Gelombang aksi penolakan Undang-Undang Cipta Kerja belum usai. Sejumlah elemen berencana menggelar aksi hari ini (15/10). Naskah final sudah ditangan Presiden Jokowi. Semua keputusan, ada ditangannya.
Hanya saja, pemerintah terlihat mulai menggiring masyarakat untuk melakukan uji materi ke Mahkamah Konstitusi. Langkah konstitusional. Meski rasanya, akan sangat sulit penolakan diterima secara utuh.
Terlebih, sejumlah menteri sudah ikut mensosialisasikan aturan sapu jagat tersebut. Direktur Eksekutif Indonesia Political Review Ujang Komarudin menilai, pemerintah memang sudah mendesain agar masyarakat cepat-cepat melakukan Judicial Review.
Akademisi Universitas Al Azhar Indonesia ini menilai, bukan perkara mudah bisa memenangkan perkara di MK. Dari sembilan hakim, tiga diajukan presiden, tiga dari DPR dan sisanya masyarakat.
Penggiringan ke arah Judicial Review, menurut Ujang hanya untuk melihatkan jika kemenangan pemerintah nantinya demokratis.
“Bukan berprasangka buruk. Tetapi jika melihat dari mereka terpilih, mereka sendiri harus berpolitik. Jika dilihat memang sudah seperti ini desainnya,” beber Ujang kepada Fajar Indonesia Network, Kamis (15/10).
Ujang melanjutkan, namun, tidak menutup kemungkinan jika Jokowi akan mengambil Jalan Perppu. Jika kondisi semakin sulit dikendalikan, serta gelombang aksi yang terus menerus.
“Presiden sudah pasti ingin negaranya aman gitu lo, pasti langkah Perppu yang diambil,” tambahnya.
Terpisah, Ketua MPR RI Bambang Soesatyo mengimbau masyarakat yang menolak Cipta Kerja untuk mengajukan gugatan kepada Mahkamah Konstitusi. Terkait gelombang aksi besok, Bamsoet meminta aparat kepolisian ikut mengamankan jalannya aksi dan berjaga di sejumlah titik rawan.
"Saya mengimbau masyarakat yang masih menolak sejumlah pasal dalam UU Cipta Kerja agar mengajukan gugatan kepada Mahkamah Konstitusi (MK) sesuai mekanisme yang berlaku," ujarnya.
Menurutnya, ketentuan yang belum diatur dalam UU tersebut akan diatur aturan turunannya dan penyusunan aturan turunan dilakukan paling lama tiga bulan.
Politisi Partai Golkar ini juga mengingatkan masyarakat yang akan melakukan aksi demo penolakan disahkannya UU Cipta Kerja untuk menyampaikan pasal-pasal mana saja yang menjadi keberatan.

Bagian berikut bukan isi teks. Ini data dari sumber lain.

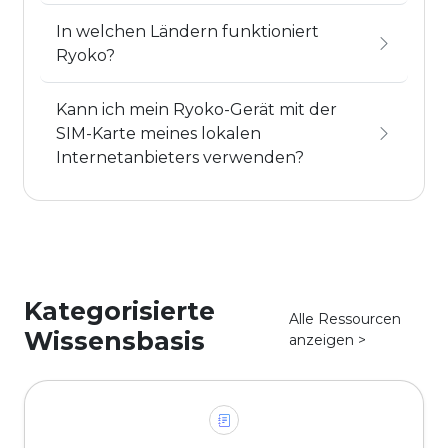
In welchen Ländern funktioniert
Ryoko?
Kann ich mein Ryoko-Gerät mit der
SIM-Karte meines lokalen
Internetanbieters verwenden?
Kategorisierte
Alle Ressourcen
Wissensbasis
anzeigen >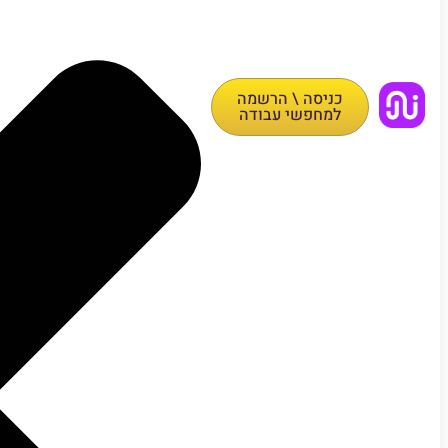
כניסה \ הרשמה
למחפשי עבודה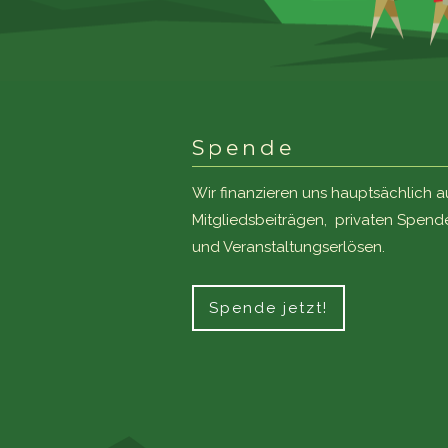
Spende
Wir finanzieren uns hauptsächlich a
Mitgliedsbeiträgen, privaten Spend
und Veranstaltungserlösen.
Spende jetzt!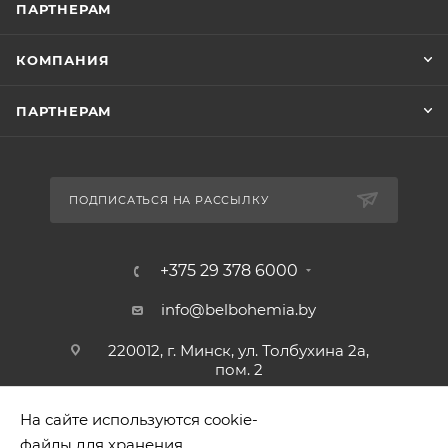
ПАРТНЕРАМ
КОМПАНИЯ
ПАРТНЕРАМ
ПОДПИСАТЬСЯ НА РАССЫЛКУ
+375 29 378 6000
info@belbohemia.by
220012, г. Минск, ул. Толбухина 2а,
пом. 2
На сайте используются cookie-
файлы для хранения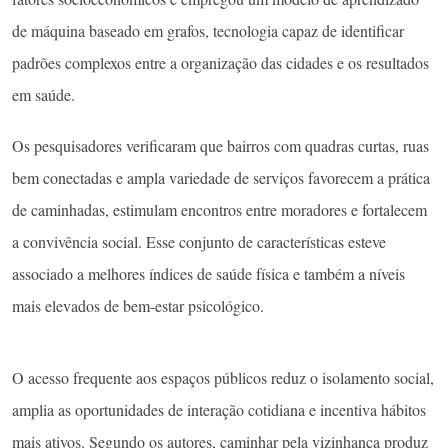
de máquina baseado em grafos, tecnologia capaz de identificar
padrões complexos entre a organização das cidades e os resultados
em saúde.
Os pesquisadores verificaram que bairros com quadras curtas, ruas
bem conectadas e ampla variedade de serviços favorecem a prática
de caminhadas, estimulam encontros entre moradores e fortalecem
a convivência social. Esse conjunto de características esteve
associado a melhores índices de saúde física e também a níveis
mais elevados de bem-estar psicológico.
O acesso frequente aos espaços públicos reduz o isolamento social,
amplia as oportunidades de interação cotidiana e incentiva hábitos
mais ativos. Segundo os autores, caminhar pela vizinhança produz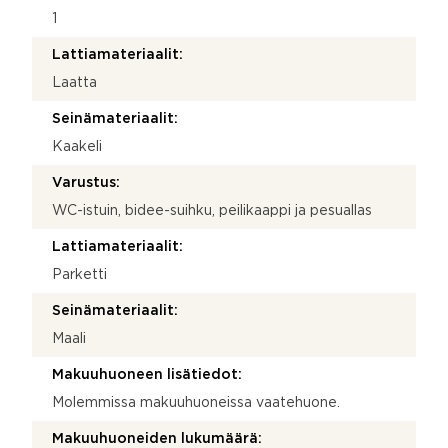
1
Lattiamateriaalit:
Laatta
Seinämateriaalit:
Kaakeli
Varustus:
WC-istuin, bidee-suihku, peilikaappi ja pesuallas
Lattiamateriaalit:
Parketti
Seinämateriaalit:
Maali
Makuuhuoneen lisätiedot:
Molemmissa makuuhuoneissa vaatehuone.
Makuuhuoneiden lukumäärä: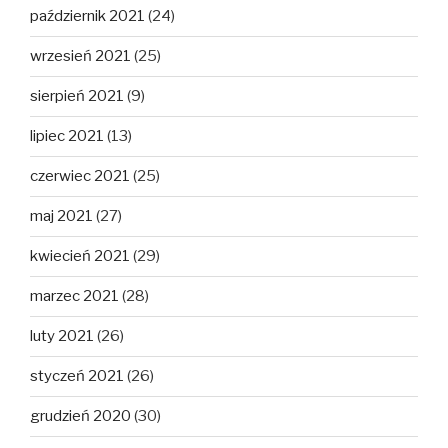
październik 2021
(24)
wrzesień 2021
(25)
sierpień 2021
(9)
lipiec 2021
(13)
czerwiec 2021
(25)
maj 2021
(27)
kwiecień 2021
(29)
marzec 2021
(28)
luty 2021
(26)
styczeń 2021
(26)
grudzień 2020
(30)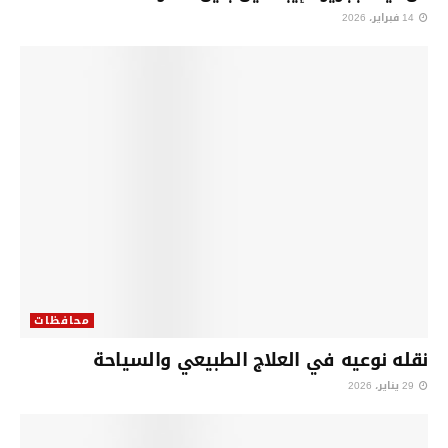
14 فبراير، 2026
محافظات
نقله نوعيه في العلاج الطبيعي والسياحة
29 يناير، 2026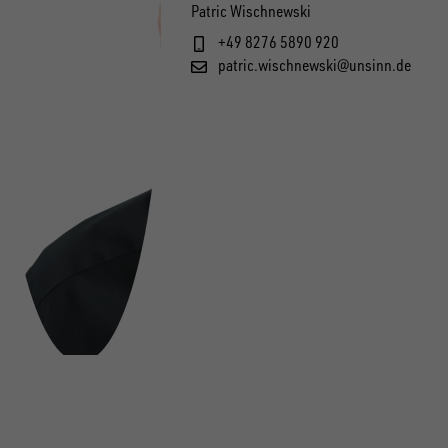
Patric Wischnewski
+49 8276 5890 920
patric.wischnewski@unsinn.de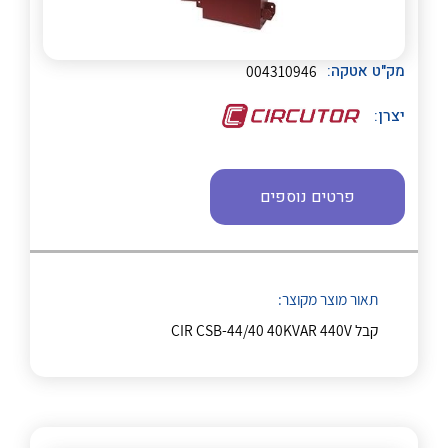
לכל מוצרי היצרן
לכל מוצרי היצרן
מק"ט אטקה:
004310946
יצרן:
לכל מוצרי היצרן
לכל מוצרי היצרן
פרטים נוספים
תאור מוצר מקוצר:
קבל CIR CSB-44/40 40KVAR 440V
לכל מוצרי היצרן
לכל מוצרי היצרן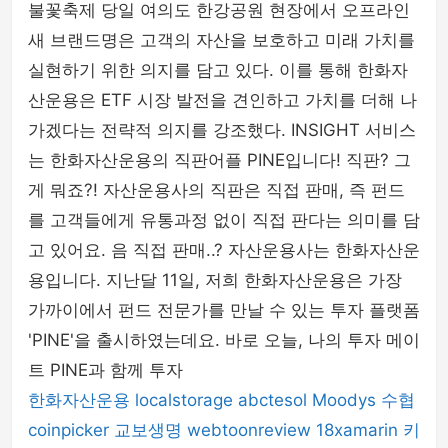
불꽃축제 당일 여의도 한강공원 현장에서 오프라인
새 브랜드명은 고객의 자산을 보호하고 미래 가치를
실현하기 위한 의지를 담고 있다. 이를 통해 한화자
산운용은 ETF 시장 발전을 견인하고 가치를 더해 나
가겠다는 전략적 의지를 강조했다. INSIGHT 서비스
는 한화자산운용의 직판어플 PINE입니다! 직판? 그
게 뭐죠?! 자산운용사의 직판은 직접 판매, 즉 펀드
를 고객들에게 유통과정 없이 직접 판다는 의미를 담
고 있어요. 음 직접 판매..? 자산운용사는 한화자산운
용입니다. 지난달 11일, 저희 한화자산운용은 가장
가까이에서 펀드 전문가를 만날 수 있는 투자 플랫폼
'PINE'을 출시하였는데요. 바로 오늘, 나의 투자 메이
트 PINE과 함께 투자
한화자산운용
localstorage
abctesol
Moodys
수협
coinpicker
교보생명
webtoonreview
18xamarin
키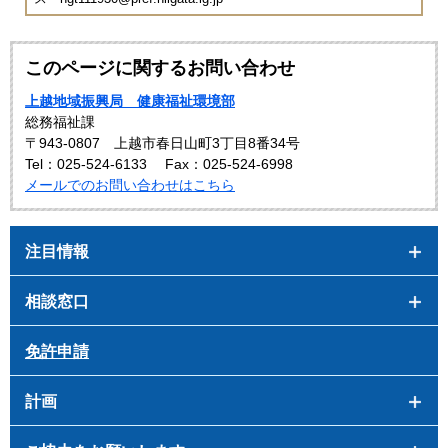
このページに関するお問い合わせ
上越地域振興局 健康福祉環境部
総務福祉課
〒943-0807 上越市春日山町3丁目8番34号
Tel：025-524-6133
Fax：025-524-6998
メールでのお問い合わせはこちら
注目情報
相談窓口
免許申請
計画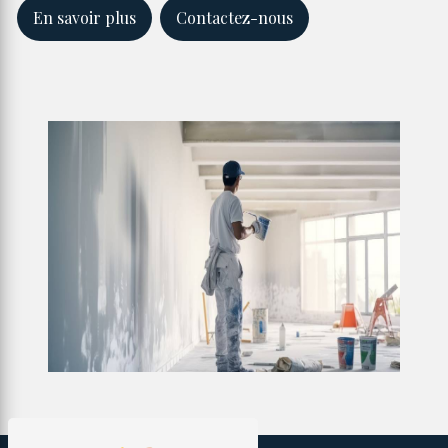
En savoir plus
Contactez-nous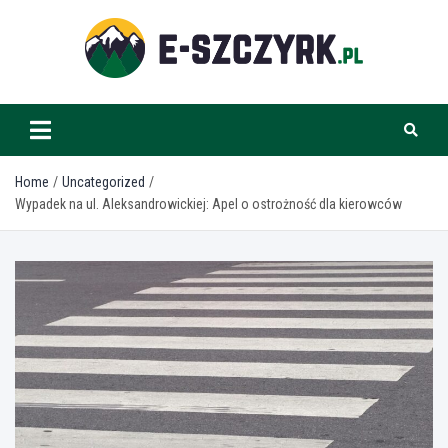
Skip
to
content
e-szczyrk.pl
Home
Uncategorized
Wypadek na ul. Aleksandrowickiej: Apel o ostrożność dla kierowców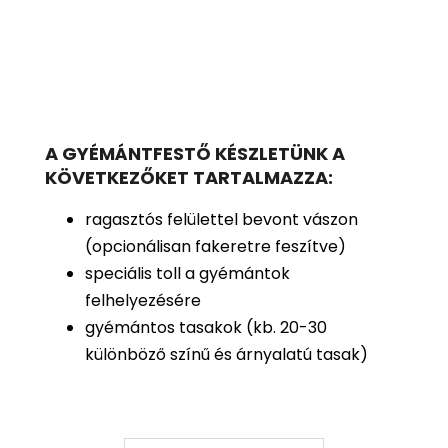
A GYÉMÁNTFESTŐ KÉSZLETÜNK A
KÖVETKEZŐKET TARTALMAZZA:
ragasztós felülettel bevont vászon
(opcionálisan fakeretre feszítve)
speciális toll a gyémántok
felhelyezésére
gyémántos tasakok (kb. 20-30
különböző színű és árnyalatú tasak)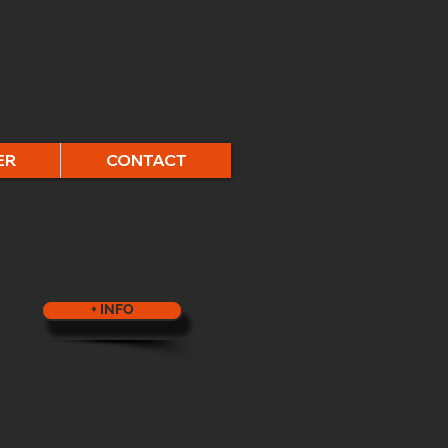
ER
CONTACT
+ INFO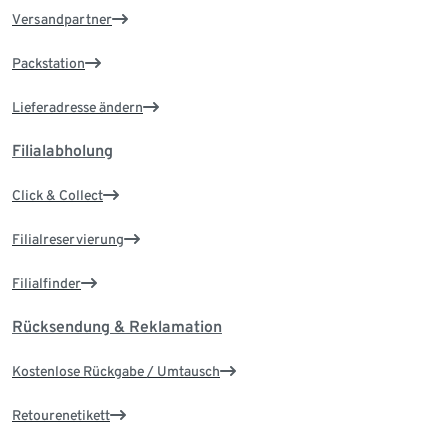
Versandpartner
Packstation
Lieferadresse ändern
Filialabholung
Click & Collect
Filialreservierung
Filialfinder
Rücksendung & Reklamation
Kostenlose Rückgabe / Umtausch
Retourenetikett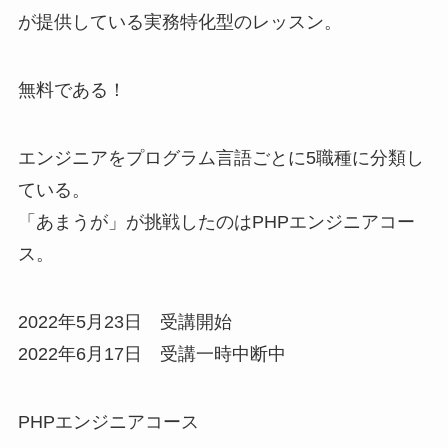
が提供している実務特化型のレッスン。
無料である！
エンジニアをプログラム言語ごとに5職種に分類し
ている。
「あまうが」が挑戦したのはPHPエンジニアコー
ス。
2022年5月23日 受講開始
2022年6月17日 受講一時中断中
PHPエンジニアコース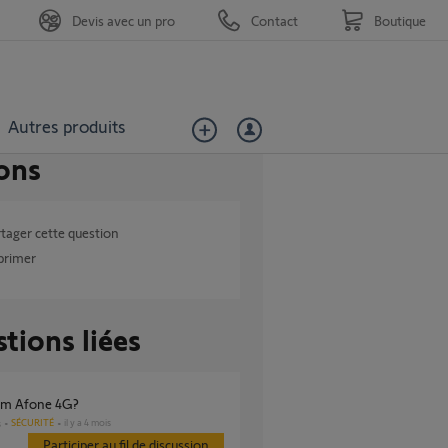
Devis avec un pro
Contact
Boutique
Autres produits
ons
tager cette question
primer
tions liées
 sim Afone 4G?
SÉCURITÉ
il y a 4 mois
s
Participer au fil de discussion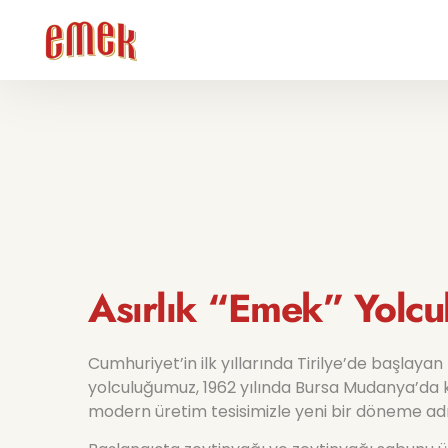
Asırlık “Emek” Yolcu
Cumhuriyet’in ilk yıllarında Tirilye’de başlayan
yolculuğumuz, 1962 yılında Bursa Mudanya’da 
modern üretim tesisimizle yeni bir döneme adı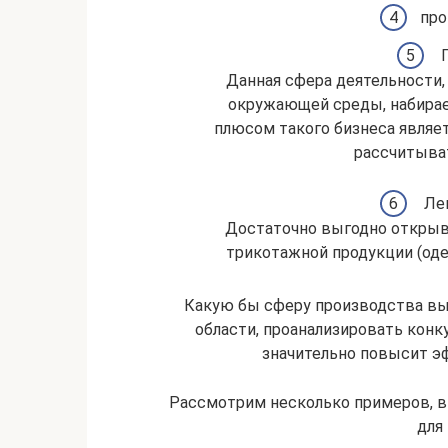
про
П
Данная сфера деятельности,
окружающей среды, набира
плюсом такого бизнеса являет
рассчитыват
Лег
Достаточно выгодно открыва
трикотажной продукции (одеж
Какую бы сферу производства вы 
области, проанализировать конк
значительно повысит э
Рассмотрим несколько примеров, 
для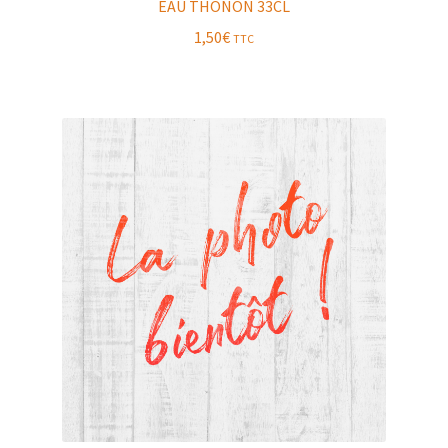
EAU THONON 33CL
1,50
€
TTC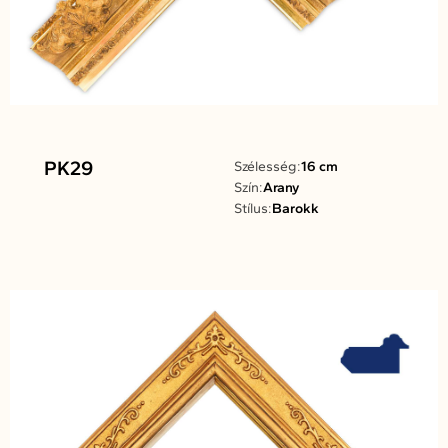
PK29
Szélesség:
16 cm
Szín:
Arany
Stílus:
Barokk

Sementara itu, kritik keras juga disampaikan Fahri Hamzah. Mantan Wakil Ketua DPR ini menilai jika aturan sapu jagat itu merampas hak individu. Selain itu, akan memberikan kewenangan luar biasa lahirnya kapitalisme baru.
““Tradisi demokrasi yang demokratis selama ini, falsafahya akan diganti dengan nilai-nilai kapitalisme baru yang merampas hak-hak individual dan berserikat atau berkumpul. Mereka juga diberikan kewenangan untuk memobilisasi dana, tanpa dikenai peradilan. Ini anomali yang berbahaya sekali,” ujar Fahri kepada wartawan, Kamis (15/10).
Wakil Ketua Umum Partai Gelora ini mengaku, sejak awal sudah mengingatkan Presiden Joko Widodo (Jokowi) untuk tidak membuat UU Omnibus Law Cipta Kerja yang menggabungkan 79 UU menjadi 1.200 pasal.